(Transcribed page contents)
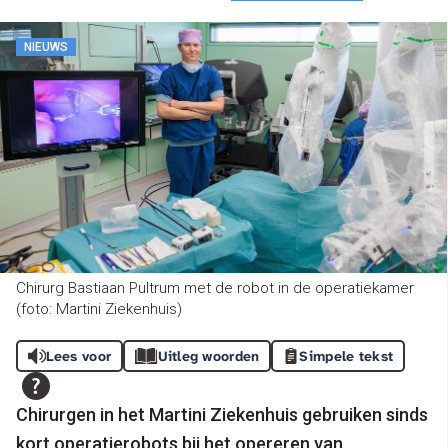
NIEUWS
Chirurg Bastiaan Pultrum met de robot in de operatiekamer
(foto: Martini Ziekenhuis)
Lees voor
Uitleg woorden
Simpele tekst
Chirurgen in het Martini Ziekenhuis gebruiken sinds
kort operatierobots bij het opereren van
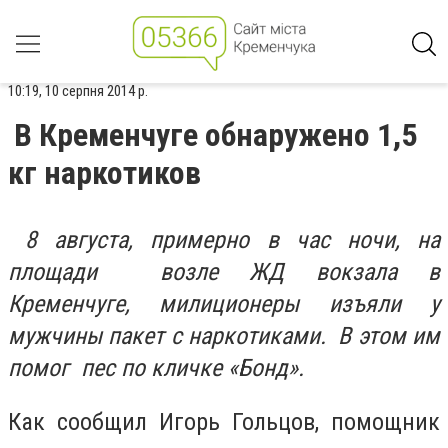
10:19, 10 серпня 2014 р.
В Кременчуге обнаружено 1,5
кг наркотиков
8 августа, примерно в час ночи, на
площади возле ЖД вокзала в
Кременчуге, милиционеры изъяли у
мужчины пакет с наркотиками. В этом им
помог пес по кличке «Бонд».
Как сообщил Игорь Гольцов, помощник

==

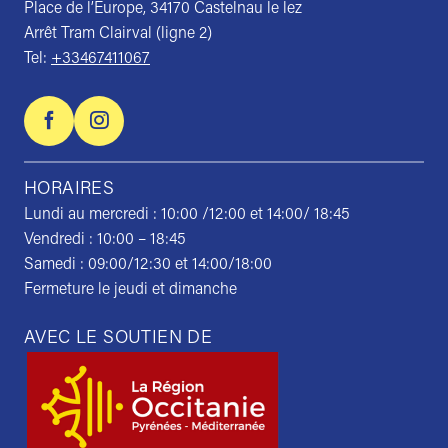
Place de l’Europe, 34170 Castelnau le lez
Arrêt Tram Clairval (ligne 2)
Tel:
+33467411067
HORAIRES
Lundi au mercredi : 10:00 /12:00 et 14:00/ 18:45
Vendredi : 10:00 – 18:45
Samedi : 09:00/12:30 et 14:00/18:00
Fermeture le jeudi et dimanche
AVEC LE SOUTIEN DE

==

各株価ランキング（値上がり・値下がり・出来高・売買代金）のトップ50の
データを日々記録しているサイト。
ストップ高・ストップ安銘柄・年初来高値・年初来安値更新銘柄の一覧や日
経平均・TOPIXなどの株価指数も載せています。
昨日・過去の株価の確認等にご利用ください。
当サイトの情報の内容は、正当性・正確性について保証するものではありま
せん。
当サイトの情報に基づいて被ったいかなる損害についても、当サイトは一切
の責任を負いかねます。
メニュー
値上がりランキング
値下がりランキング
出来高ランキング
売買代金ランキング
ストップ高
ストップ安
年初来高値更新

- TASK PROMPT: Using the data above, print only the lines starting at the one with "Chirurg Bastiaan Pultrum" and ending at the one with "Кременчуге, милиционеры изъяли у", exactly as they stand, minus the pictures.

- OUTPUT BELOW:
Chirurg Bastiaan Pultrum met de robot in de operatiekamer
(foto: Martini Ziekenhuis)
Lees voor
Uitleg woorden
Simpele tekst
Chirurgen in het Martini Ziekenhuis gebruiken sinds
kort operatierobots bij het opereren van
10:19, 10 серпня 2014 р.
В Кременчуге обнаружено 1,5
кг наркотиков
8 августа, примерно в час ночи, на
площади возле ЖД вокзала в
Кременчуге, милиционеры изъяли у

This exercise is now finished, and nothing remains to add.